Queried about the China’s objection to the exercise, which commenced on Wednesday, in Vice Admiral Murakawa: “As far as this exercise is concerned, it is not targeted at any country,” adding that Japan was participating in the exercise to create free oceans for commerce.

China is claiming rights over South China Sea, which is being objected to by several nations, including Japan.

The naval exercise started in 1992 as a bilateral drill between the Indian and US navies and was expanded to include Japan.

This year it is held in the Bay of Bengal.

Murakawa said India and Japan have signed agreement for defence cooperation and the joint naval exercise is meant to improve tactical capability and increase cooperation.

According to Vice Admiral B K Verma of the Indian navy, Japan is participating in the exercise for the fifth time.

“We participate to keep the sas open for commerce,” Vice Admiral Verma added.

▶ TASK LIST
A – Write out everything in the naval exercise report from "The naval exercise" down to "Admiral Verma added.".
B – Write what comes next in the news report on the joint naval exercise, starting after its final sentence.

▶ PROVIDED DATA
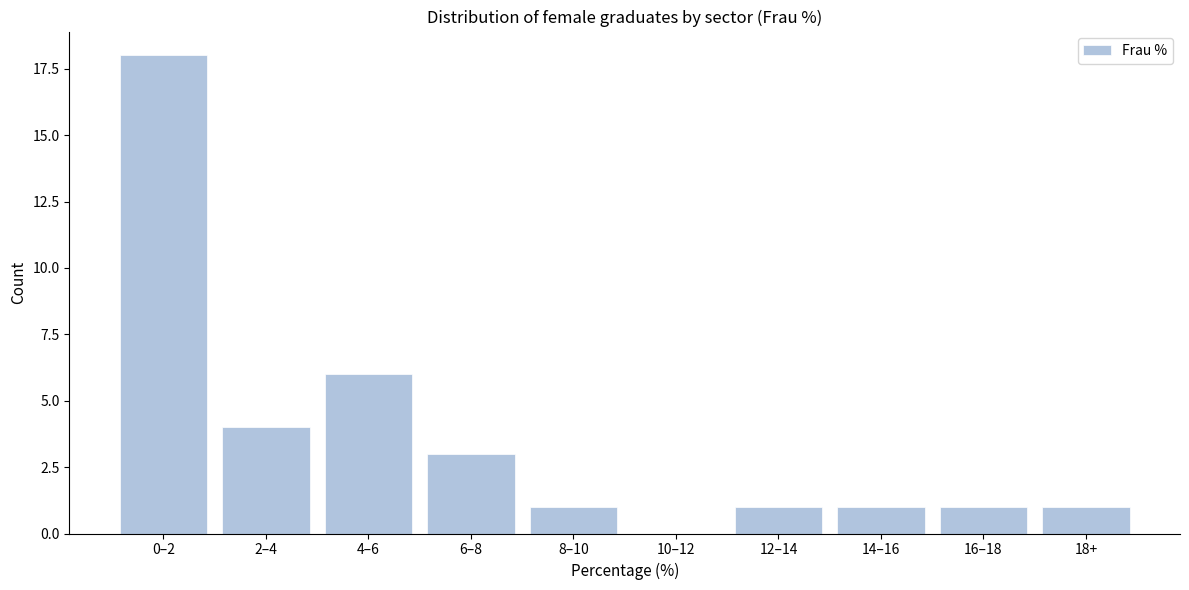

Reading left to right, what are all the values shown in this chart?

0–2=18	2–4=4	4–6=6	6–8=3	8–10=1	10–12=0	12–14=1	14–16=1	16–18=1	18+=1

▶ ANSWERS TO THIS EXERCISE
A –
The naval exercise started in 1992 as a bilateral drill between the Indian and US navies and was expanded to include Japan.

This year it is held in the Bay of Bengal.

Murakawa said India and Japan have signed agreement for defence cooperation and the joint naval exercise is meant to improve tactical capability and increase cooperation.

According to Vice Admiral B K Verma of the Indian navy, Japan is participating in the exercise for the fifth time.

“We participate to keep the sas open for commerce,” Vice Admiral Verma added.

B –
Queried about the learnings for the navies from the past editions of Malabar, he said it improves inter-operability, sharing of best practices and helps in disaster relief operations.

He said the joint naval exercise is one forum of interaction between the participating navies.

Rear Admiral S V Bhokare said such exercises enable the naval personnel to participate in other naval exercises in a easy manner.

According to Vice Admiral J P Aucoin the joint exercises would develop better relationship and partnership among the navies.

The thrust of exercises at sea this year would be on anti-submarine warfare, surface firings, air defence, visit board search and seizure, search and rescue and tactical procedures, the Indian navy said.

During this year’s event, Indian navy will be represented by INS Shivalik an indigenous frigate, INS Ranvijay, a guided missile destroyer, INS betwa an indigenous frigate and INS Shaki, a fleet support ship.

In addition one Sindhugosh class submarine INS Sindhudhvaj, long range maritime patrol aircraft P81 and integral rotary wing helicopter are also scheduled to participate in Malabar 15.

The US navy will be represented by Nimitz class aircraft carrier USS Teeodore Roosevelt, Ticonderoga class cruiser USS Normandy and Freedom class littoral combat ship USS Forth Worth.

One Los Angeles class nuclear powered submarine USS City of Corpus Christi, F18 aircraft and P8A long range maritime patrol aircraft will also participate.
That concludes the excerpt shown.